## Document passage
== Segment start ==

NEPA does not always require an EIS to ensure that an agency has taken a “hard look” at potential environmental impacts. Cal. ex rel.Lockyer v. U.S. Dep’t of Agric., 575 F.3d 999, 1012 (9th Cir. 2009). An agency may comply with NEPA through the preparation of the following documents and accompanying analysis: (1) an EIS; (2) a less extensive EA and a finding of no significant impact on the environment (“FONSI”); or (3) a categorical exclusion and finding that the action does not individually or cumulatively have a significant effect on the human environment. Id.; 40 C.F.R. § 1508.4.

 

B. REMEDIES AFTER AN APA VIOLATION
“[R]emand, along with vacatur, is the presumptively appropriate remedy for a violation of the APA.” Sierra Club v. Van Antwerp, 719 F. Supp. 2d 77, 78 (D.D.C. 2010) (citation omitted). It should be noted, however, that “courts are not mechanically obligated to vacate agency decisions that they find invalid.” Pac. Rivers Council v. U.S. Forest Serv., 942 F. Supp. 2d 1014, 1017 (E.D. Cal. 2013).

 

DISCUSSION

A. WHETHER PLAINTIFFS ARE ENTITLED TO VACATUR OF THE ZINKE ORDER

Plaintiffs renew their request to vacate Federal Defendants’ “unlawful decision to rescind the federal coal-leasing moratorium.” (Doc. 153 at 1). Plaintiffs argue that Federal Defendants finalized an EA that narrowly evaluated four coal leases already issued. Plaintiffs contend that the EA failed to “examine, in accord with NEPA, the impacts of the Zinke Order.” (Doc. 153 at 6 (citing Court’s Order Doc. 152)). Essentially, the Final EA and FONSI “do not remedy the NEPA violation identified in the Court’s April 19, 2019 Order.” (Doc. 153 at 8). Plaintiffs make clear they do not challenge the sufficiency of the EA and FONSI. (Doc. 153 at 9).

== Segment end ==

## Exercise goal
Answer these questions using the court passage above:
(a) What does the abbreviation "FONSI" stand for?
(b) What is named as the presumptively appropriate remedy for a violation of the APA?
(c) What do Plaintiffs make clear they do not challenge?

## Information shown
== Segment start ==

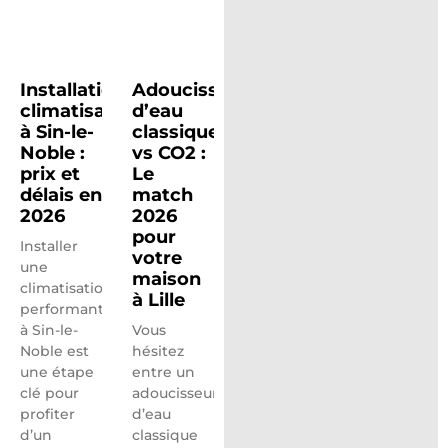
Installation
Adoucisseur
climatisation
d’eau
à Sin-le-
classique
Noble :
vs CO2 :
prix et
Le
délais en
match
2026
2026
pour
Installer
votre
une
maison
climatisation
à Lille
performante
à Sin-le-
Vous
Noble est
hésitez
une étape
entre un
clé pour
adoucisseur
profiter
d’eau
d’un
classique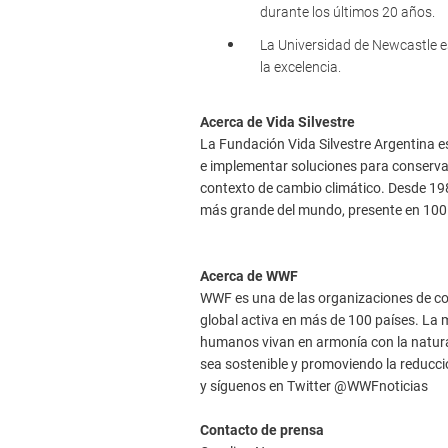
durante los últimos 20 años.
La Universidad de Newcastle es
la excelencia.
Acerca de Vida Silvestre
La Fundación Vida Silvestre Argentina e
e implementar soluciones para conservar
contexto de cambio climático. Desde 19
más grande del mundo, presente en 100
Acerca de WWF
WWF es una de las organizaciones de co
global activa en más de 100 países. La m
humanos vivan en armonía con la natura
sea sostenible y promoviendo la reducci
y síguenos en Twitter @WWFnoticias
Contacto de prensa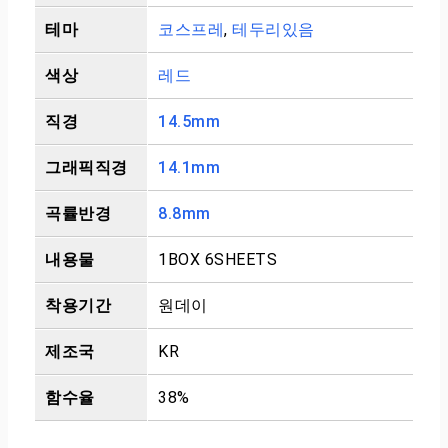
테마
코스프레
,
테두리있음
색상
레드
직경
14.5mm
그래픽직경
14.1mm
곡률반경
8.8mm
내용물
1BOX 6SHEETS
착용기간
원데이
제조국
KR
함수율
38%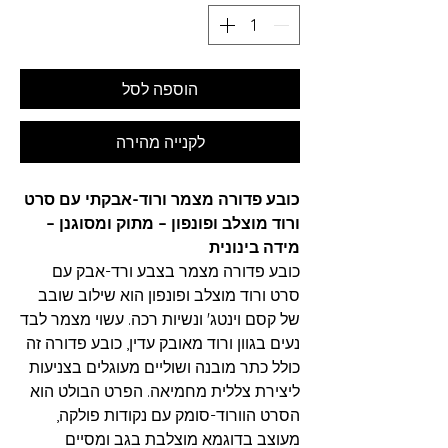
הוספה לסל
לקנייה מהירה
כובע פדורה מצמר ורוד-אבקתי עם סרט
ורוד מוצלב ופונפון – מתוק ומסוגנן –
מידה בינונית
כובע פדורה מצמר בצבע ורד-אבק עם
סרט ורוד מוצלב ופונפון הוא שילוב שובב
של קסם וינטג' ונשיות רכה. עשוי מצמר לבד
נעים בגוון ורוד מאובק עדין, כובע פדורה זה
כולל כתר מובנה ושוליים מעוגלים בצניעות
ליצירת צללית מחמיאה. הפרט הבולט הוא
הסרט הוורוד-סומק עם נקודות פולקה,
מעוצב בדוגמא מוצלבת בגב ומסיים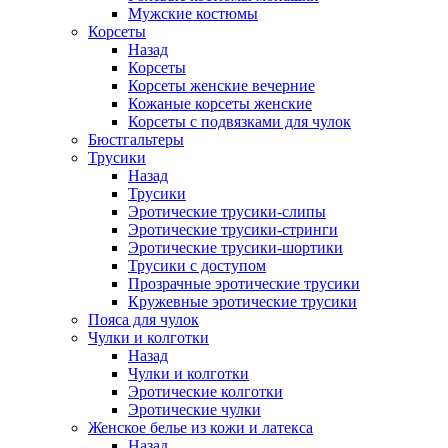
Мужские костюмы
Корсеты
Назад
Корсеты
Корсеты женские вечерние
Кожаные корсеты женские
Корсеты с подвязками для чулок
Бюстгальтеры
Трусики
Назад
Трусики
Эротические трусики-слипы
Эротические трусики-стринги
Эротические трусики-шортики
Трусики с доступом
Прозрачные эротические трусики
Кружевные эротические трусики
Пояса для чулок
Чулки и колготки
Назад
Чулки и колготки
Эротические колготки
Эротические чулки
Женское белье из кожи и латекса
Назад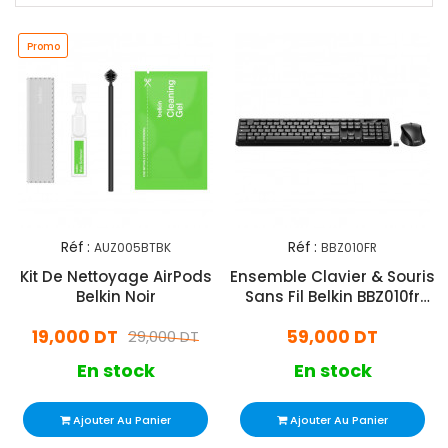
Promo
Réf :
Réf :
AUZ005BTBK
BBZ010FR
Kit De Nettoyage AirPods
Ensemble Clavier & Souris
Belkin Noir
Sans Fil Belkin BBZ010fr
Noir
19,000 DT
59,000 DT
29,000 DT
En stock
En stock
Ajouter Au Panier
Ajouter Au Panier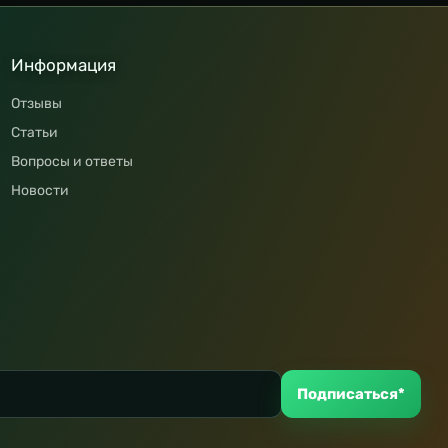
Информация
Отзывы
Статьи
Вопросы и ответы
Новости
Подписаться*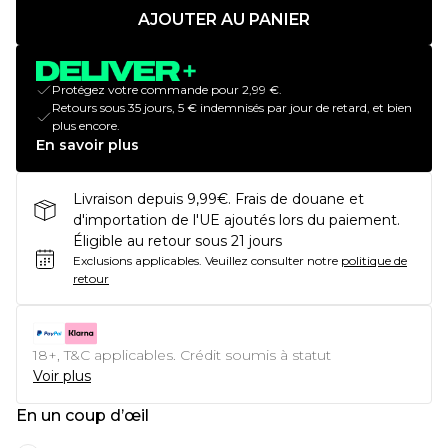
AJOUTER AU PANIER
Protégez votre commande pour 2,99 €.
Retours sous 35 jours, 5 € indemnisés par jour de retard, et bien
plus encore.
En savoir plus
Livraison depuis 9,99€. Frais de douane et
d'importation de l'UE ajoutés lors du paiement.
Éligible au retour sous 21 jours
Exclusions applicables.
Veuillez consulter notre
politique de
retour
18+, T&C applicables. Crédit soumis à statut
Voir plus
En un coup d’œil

== Segment end ==
== Segment start ==

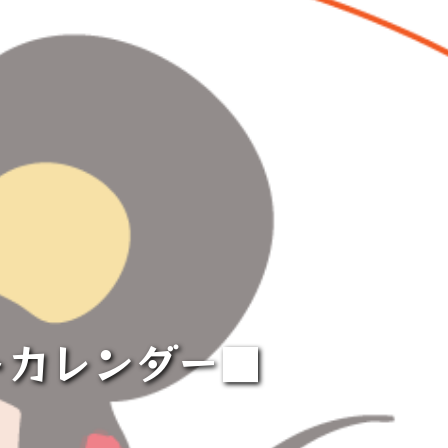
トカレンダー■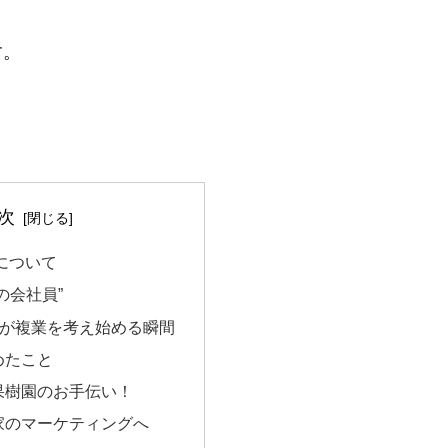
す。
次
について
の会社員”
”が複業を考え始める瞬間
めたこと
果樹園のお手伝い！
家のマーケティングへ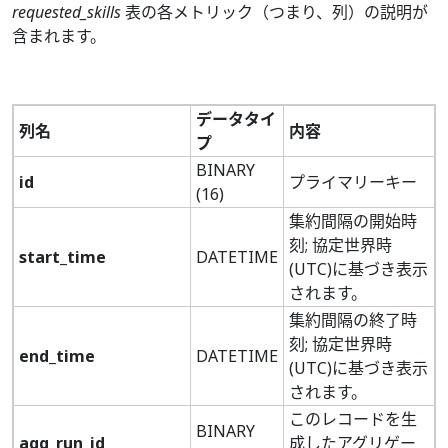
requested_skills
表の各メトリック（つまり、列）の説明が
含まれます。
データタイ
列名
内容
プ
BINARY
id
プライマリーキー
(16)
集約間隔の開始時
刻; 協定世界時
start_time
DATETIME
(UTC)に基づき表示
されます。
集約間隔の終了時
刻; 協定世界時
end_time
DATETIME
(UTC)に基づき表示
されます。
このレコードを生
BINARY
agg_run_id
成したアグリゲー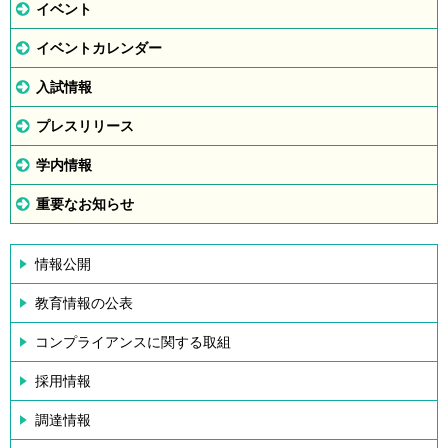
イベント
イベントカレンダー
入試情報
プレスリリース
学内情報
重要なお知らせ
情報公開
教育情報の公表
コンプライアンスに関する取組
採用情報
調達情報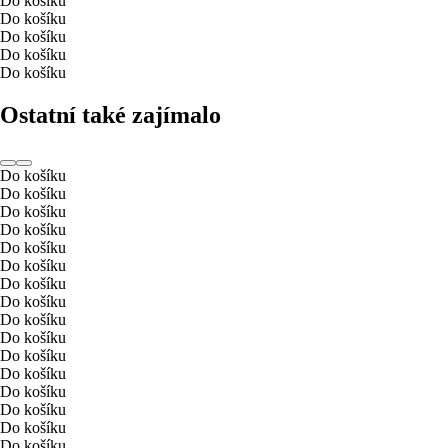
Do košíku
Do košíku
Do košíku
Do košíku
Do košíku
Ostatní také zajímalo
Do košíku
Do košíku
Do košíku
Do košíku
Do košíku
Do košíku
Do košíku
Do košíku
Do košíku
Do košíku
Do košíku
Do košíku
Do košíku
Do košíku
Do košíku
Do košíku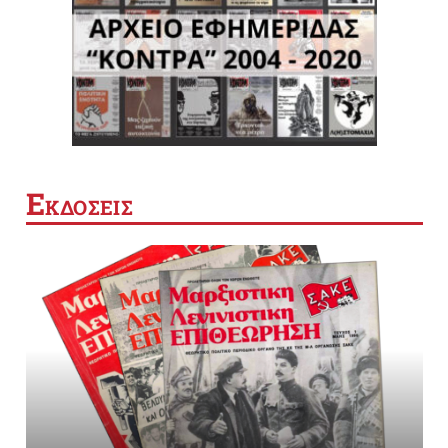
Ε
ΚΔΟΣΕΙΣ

== Segment end ==
== Segment start ==

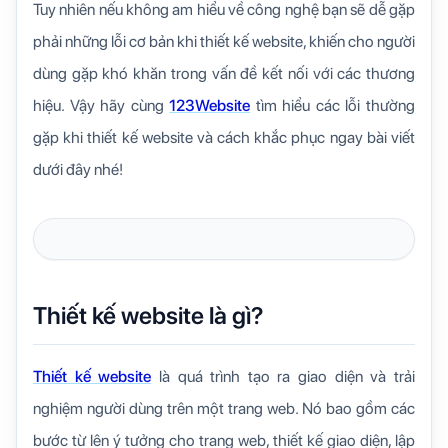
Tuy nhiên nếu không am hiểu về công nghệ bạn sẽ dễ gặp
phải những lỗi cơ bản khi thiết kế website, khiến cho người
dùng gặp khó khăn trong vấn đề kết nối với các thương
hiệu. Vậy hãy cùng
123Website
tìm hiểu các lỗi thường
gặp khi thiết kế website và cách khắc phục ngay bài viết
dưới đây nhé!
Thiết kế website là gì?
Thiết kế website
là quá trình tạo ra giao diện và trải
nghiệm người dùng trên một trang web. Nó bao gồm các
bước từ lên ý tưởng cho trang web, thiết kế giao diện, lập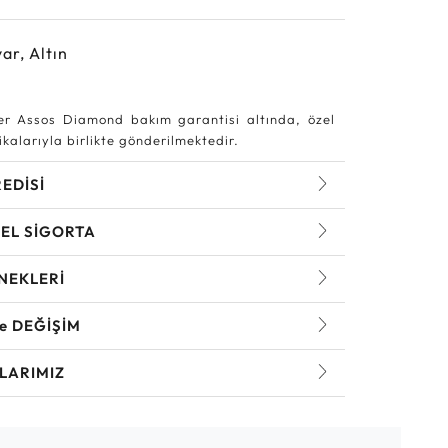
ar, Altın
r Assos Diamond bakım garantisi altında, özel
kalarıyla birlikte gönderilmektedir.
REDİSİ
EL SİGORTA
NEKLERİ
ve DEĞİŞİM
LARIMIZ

== Segment end ==

## Solution to this task
(a) A finding of no significant impact on the environment.
(b) Remand, along with vacatur.
(c) The sufficiency of the EA and FONSI.